The pathway for a battery aircraft or ship from wind differs significantly. From wind farm to the grid or a battery, it’s about 90% efficient. That results in 9 MWh of energy being available. There is an addition 10% energy loss using electric motors on the aircraft or ship. These would have about 8 MWh of energy available. This is five times the energy available on the hydrogen pathway.
Despite Volkswagen being the automotive brand that I have bought most frequently, I am not a loyal customer. The VW Buzz we currently drive will most likely be our last vehicle purchase. I appreciate having the opportunity to drive a quiet EV, that avoids combustion, and was delivered as a carbon neutral vehicle. I find the comments made by Volkswagen Group CEO Oliver Blume irritating, but not nearly as irritating as some of those made by Tesla CEO Elon Musk.
The final word on this subject will be given to Frank Welsch, Member of the Board of Management of the Volkswagen Passenger Cars brand with responsibility for Technical Development:
"Science is largely in agreement on this issue, as several recent studies have shown. The Federal Ministry for the Environment, for example, assumes that hydrogen and synthetic fuels, so-called e-fuels, will remain more expensive than an electric drive, as more energy is required for their production.The Agora Verkehrswende (traffic transformation) initiative also points out that hydrogen and e-fuels do not offer ecologically sound alternatives without the use of 100 percent renewable energies, and that, given the current and foreseeable electricity mix, the e-car has by far the best energy balance. In the view of the Fraunhofer Institute, synthetic fuels and drive technologies such as hydrogen in combination with the fuel cell will indeed play a role – but not so much in the passenger car sector, but rather in long-distance and heavy-duty traffic, as well as in rail, air and sea transport. These segments will only be converted in later phases of the energy turnaround, i.e. beyond the year 2030, and closely linked to the expansion of renewable energies."

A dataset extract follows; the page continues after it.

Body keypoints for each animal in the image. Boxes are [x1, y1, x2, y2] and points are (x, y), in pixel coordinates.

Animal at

"In fact, hydrogen-based fuel cell technology has one crucial disadvantage: it is very inefficient – both in terms of efficiency and operating costs. This is also confirmed in detail by a Horváth & Partners study, comparing both types of drive for e-cars from the customer’s point of view."

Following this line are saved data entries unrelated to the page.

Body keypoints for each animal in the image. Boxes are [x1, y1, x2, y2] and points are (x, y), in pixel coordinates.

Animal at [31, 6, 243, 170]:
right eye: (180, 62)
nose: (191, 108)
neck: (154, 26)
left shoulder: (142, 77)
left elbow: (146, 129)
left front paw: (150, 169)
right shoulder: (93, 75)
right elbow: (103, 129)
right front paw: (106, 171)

The traffic lights in Akureyri feature red hearts for stop. Pedestrian tourists like this, and comment on them waiting for the lights to change. As with most second-largest cities they have to do something, preferably positive, to shift the focus away from the largest city and onto themselves. Akureyri had a population of 19 219 in 2021, occupying 138 km2.
The Aviation Museum of Iceland is located in Akureyri. A Wikipedia article provides insights into the museum. This weblog post provides some photos!
In Akureyri, Fashionista Brock was also pressed into a photo shoot to show off his yellow glasses, in the yellow frame. Credits for the shoot are extensive.